Not undersold

Sometimes I hear the line, "We will not be undersold" to advertise a sale. For instance, I might hear an ad for a carpet store, and they'll say what types of carpets they have, the discounts, etc., then they will proudly declare: "We will not be undersold."

I've never really understand this statement. What does it mean, exactly? They want to get rid of their inventory, but why do they have to phrase it like that? It sounds like some kind of legalese. Do they think that we really care whether or not they'll be undersold? All we care about are good prices for quality products--it's the company's problem if they have to get rid of their products.

Maybe, a long time ago, someone once came up with that line and said, "That sounds Important--let's use it" and then other companies decided to say the same thing because they wanted to sound important, too.

Well, they're just selling stuff--they're declarations are not for posterity.


Jon Konrath said...

When I worked at Monkey Ward a million years ago, the slogan was something to the effect of a price guarantee, like if you bought something, and then brought in a Sears ad that was a lower price, they would open up the cash till and hand over the difference.

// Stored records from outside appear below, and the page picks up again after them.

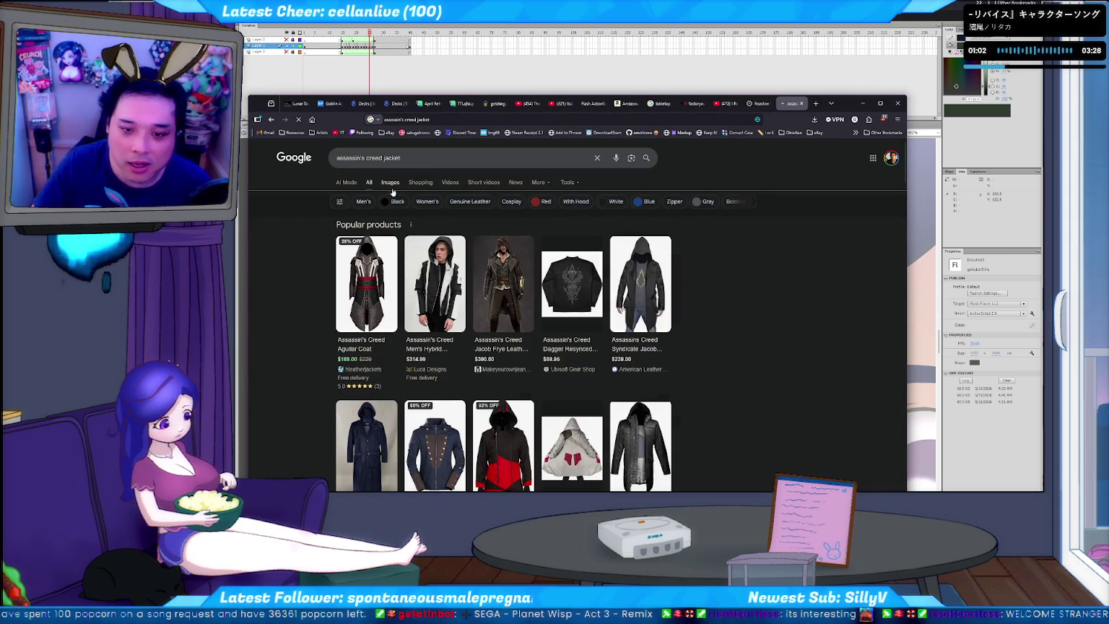
Step: Switch to image results and preview a Creed coat while browsing the jacket grid
{"action": "left_click", "coordinate": [391, 183]}
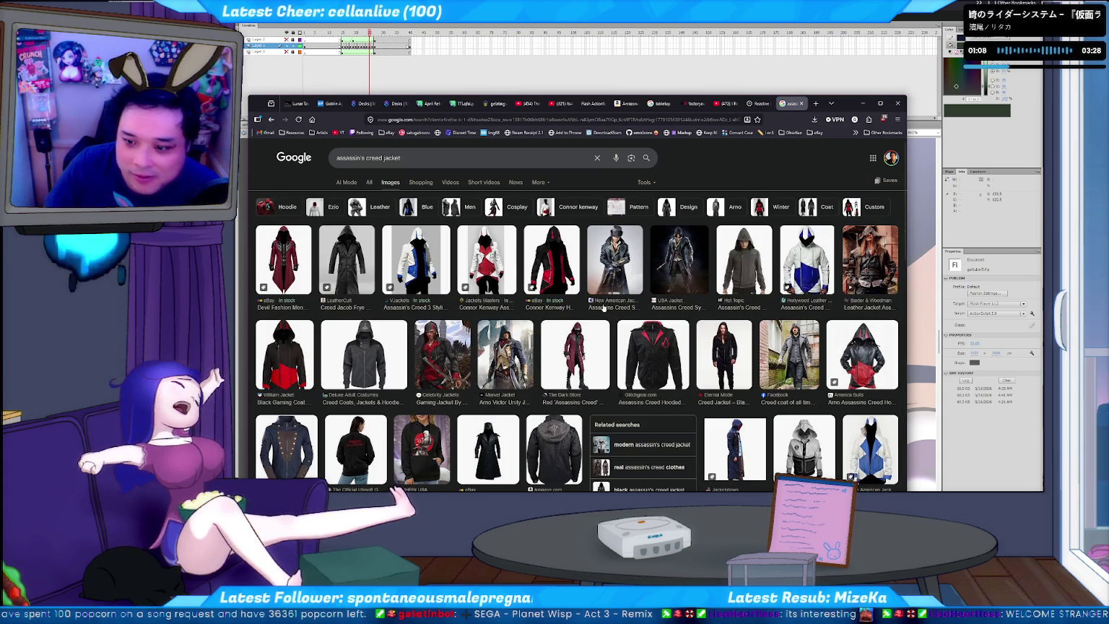
{"action": "scroll", "coordinate": [506, 266], "scroll_direction": "down", "scroll_amount": 1}
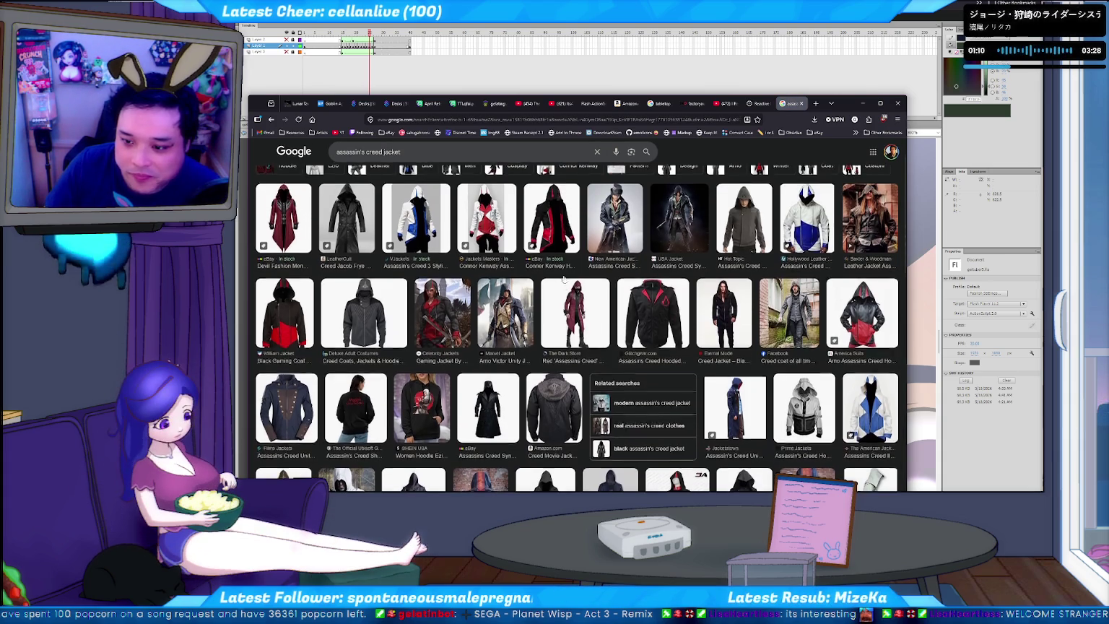
{"action": "left_click", "coordinate": [789, 318]}
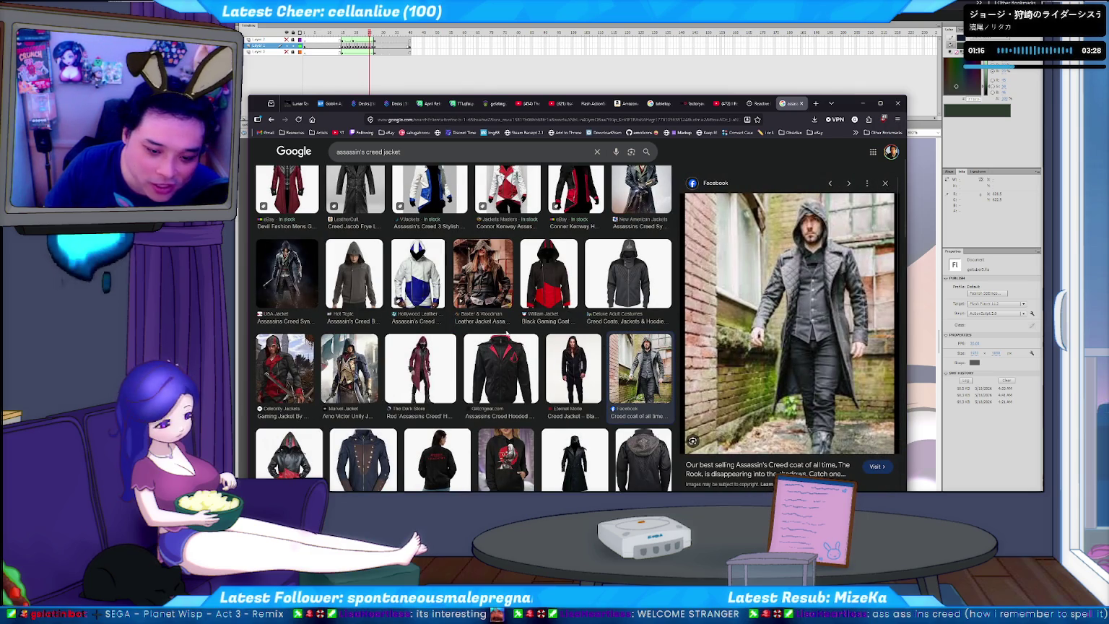
{"action": "scroll", "coordinate": [506, 335], "scroll_direction": "down", "scroll_amount": 2}
{"action": "scroll", "coordinate": [506, 332], "scroll_direction": "down", "scroll_amount": 2}
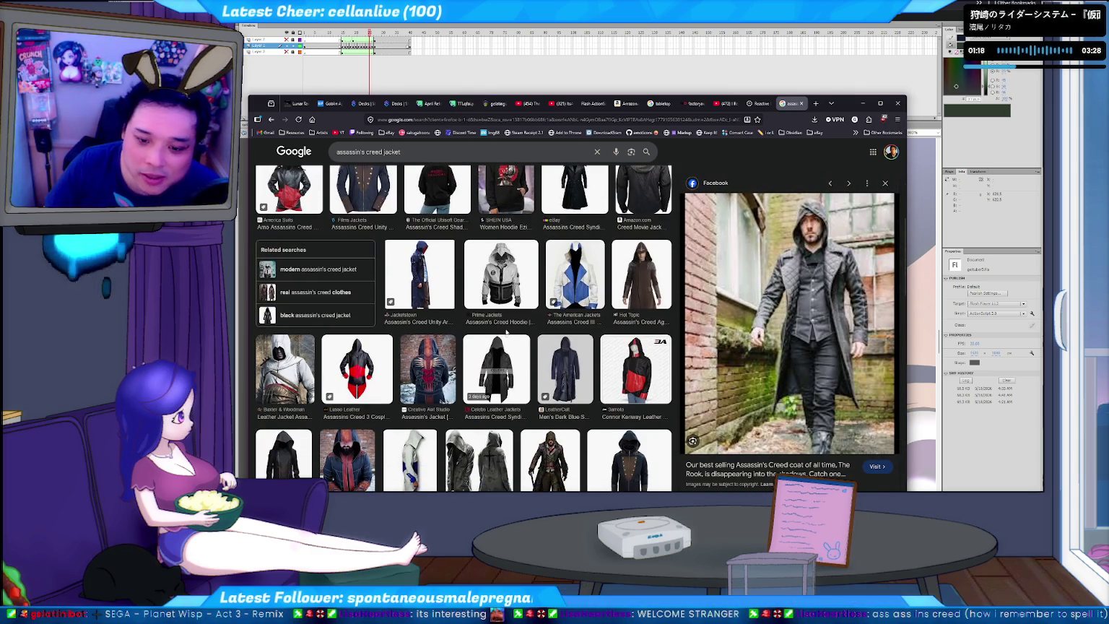
{"action": "scroll", "coordinate": [506, 332], "scroll_direction": "down", "scroll_amount": 1}
{"action": "scroll", "coordinate": [506, 332], "scroll_direction": "down", "scroll_amount": 1}
{"action": "scroll", "coordinate": [506, 332], "scroll_direction": "down", "scroll_amount": 1}
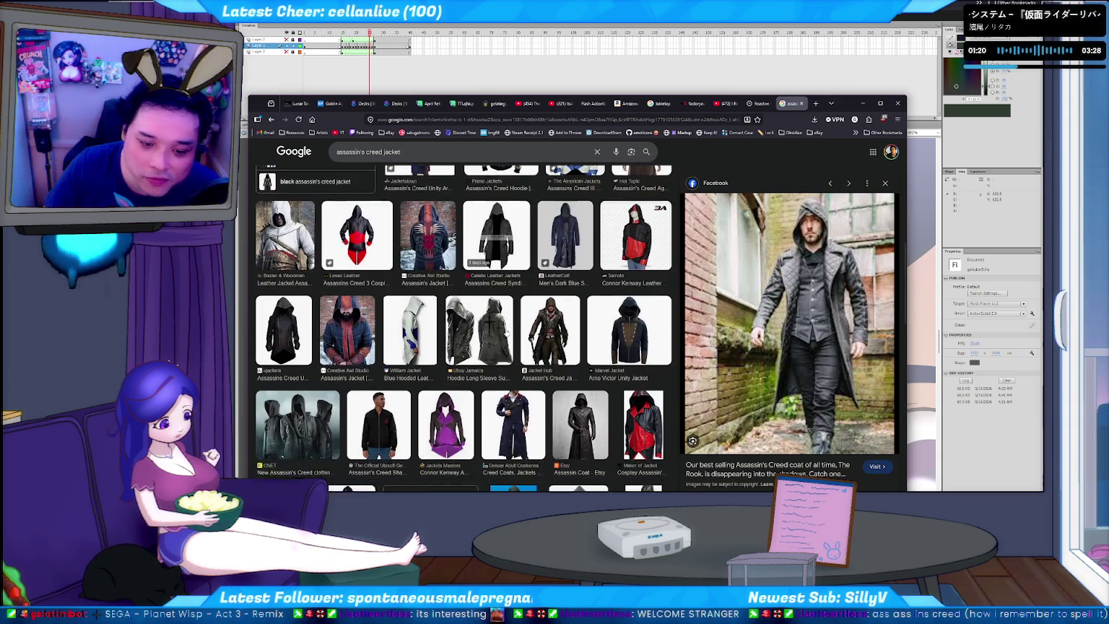
{"action": "scroll", "coordinate": [506, 332], "scroll_direction": "up", "scroll_amount": 2}
{"action": "scroll", "coordinate": [506, 332], "scroll_direction": "up", "scroll_amount": 2}
{"action": "scroll", "coordinate": [506, 332], "scroll_direction": "up", "scroll_amount": 2}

After that, I remember there was this price guarantee war, where people were offering 150% the difference, then 151%, and so on. But it seems like that stopped. I wonder if it was for some legal reason. I know now that using the word 'guarantee' can be a dangerous thing. Maybe there was some legal falling-out that made then use the undersold line instead. Besides, if you say 'we will not be undersold', you are not contractually saying that you can't be undersold, or that you'll do anything if you are. It's like saying a product is "high quality". That's a qualitative statement, and you can't say "I bought this table and it was of a quality level 8 which isn't that high, so give me my money back."

It's also shorter to say 'we will not be undersold' than 'We offer this weird guarantee where if you bring in an ad from a competitor, we'll refund the difference', which probably matters if you're making radio and TV ads of a short duration.

Anonymous said...

So you're saying that it refers to a guarantee rather than the amount of inventory they have? If so, then they're not effectively getting their message across.

Jon Konrath said...

Oh, I missed what you were asking I think. Undersold in this usage would refer to selling at a lower price than any of their competitors. It was my speculation that this is commonly used based on the fact that using other words like guarantee would possibly open you up for some legal problem.

Another issue with price-match guarantees is now you can almost always find a lower price on the web, so places have to add some legalese prohibiting that.

I thought these things were dead and gone, but it looks like some stores still do it, like Staples.

Anonymous said...

Thanks for clearing that up, but it's still strange--it sounds like a serious declaration. And I wonder if people understand it anyway.